▸ Tasks:
**A)** Reproduce part of the Vietnam War passage word for word. Begin at the words "In laying out" and stop after "involvement still further.".
**B)** Output every line of the records, not the Vietnam War passage, as a JSON list of strings with one string per line and blank lines left out. Leave the pictures out of the list.

▸ Quoted passage:
The moderator made several provocative points. For instance, he argued that the incidence of drug use among soldiers in Vietnam was no higher than among 19-26 year olds in the U.S. at that time. He also asserted that neither the antiwar movement nor the media had much impact on domestic opinion about the war. Rather, he claimed, the development of widespread disillusionment with the conflict was rooted in the Johnson Administration’s failure to demonstrate success in managing it: the generals could not show the public that we were winning.
In laying out the chronology of American involvement in Vietnam, the moderator maintained that the war was already lost by 1961, when it became clear that the Diem regime could not sustain itself; then, however, President Kennedy acted to bolster the Saigon government. And, the historian continued, the situation was even worse by late 1964, at which time the Viet Cong controlled 75% of South Vietnam; then, President Johnson decided to use the so-called “Gulf of Tonkin incident” to deepen American involvement still further.

▸ Records for this task:
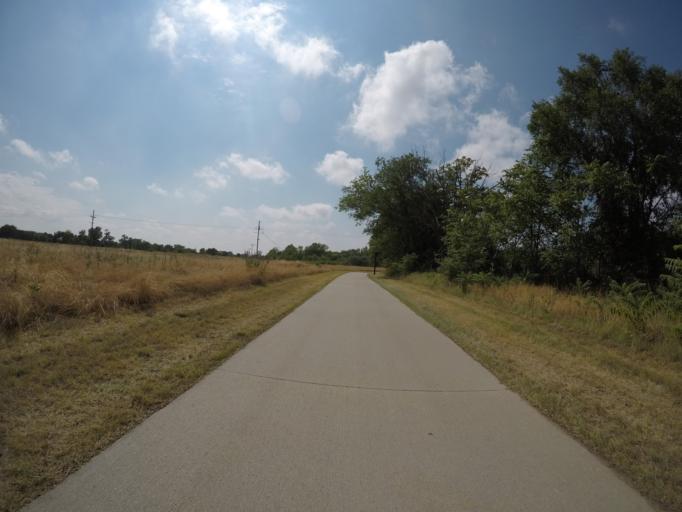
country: US
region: Nebraska
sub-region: Buffalo County
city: Kearney
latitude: 40.6765
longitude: -99.0937
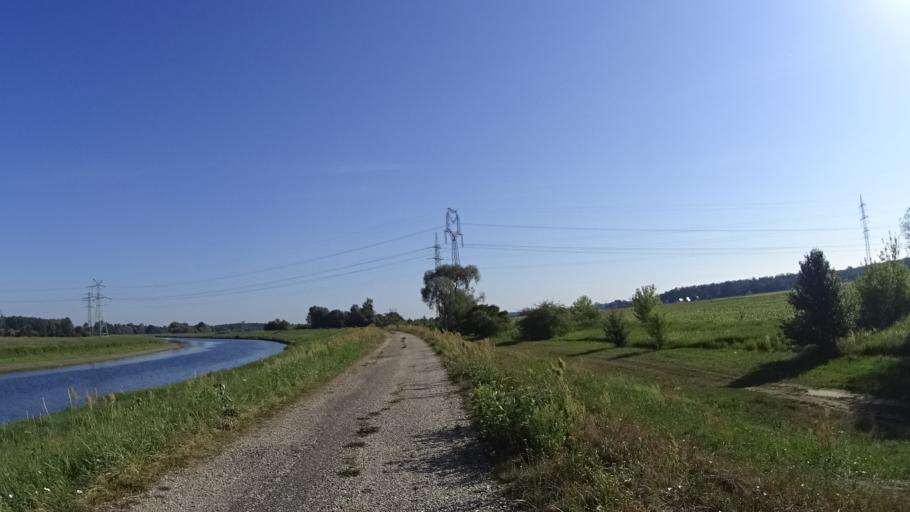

▸ Results for each task:
**A)**
In laying out the chronology of American involvement in Vietnam, the moderator maintained that the war was already lost by 1961, when it became clear that the Diem regime could not sustain itself; then, however, President Kennedy acted to bolster the Saigon government. And, the historian continued, the situation was even worse by late 1964, at which time the Viet Cong controlled 75% of South Vietnam; then, President Johnson decided to use the so-called “Gulf of Tonkin incident” to deepen American involvement still further.

**B)**
[
  "country: US",
  "region: Nebraska",
  "sub-region: Buffalo County",
  "city: Kearney",
  "latitude: 40.6765",
  "longitude: -99.0937"
]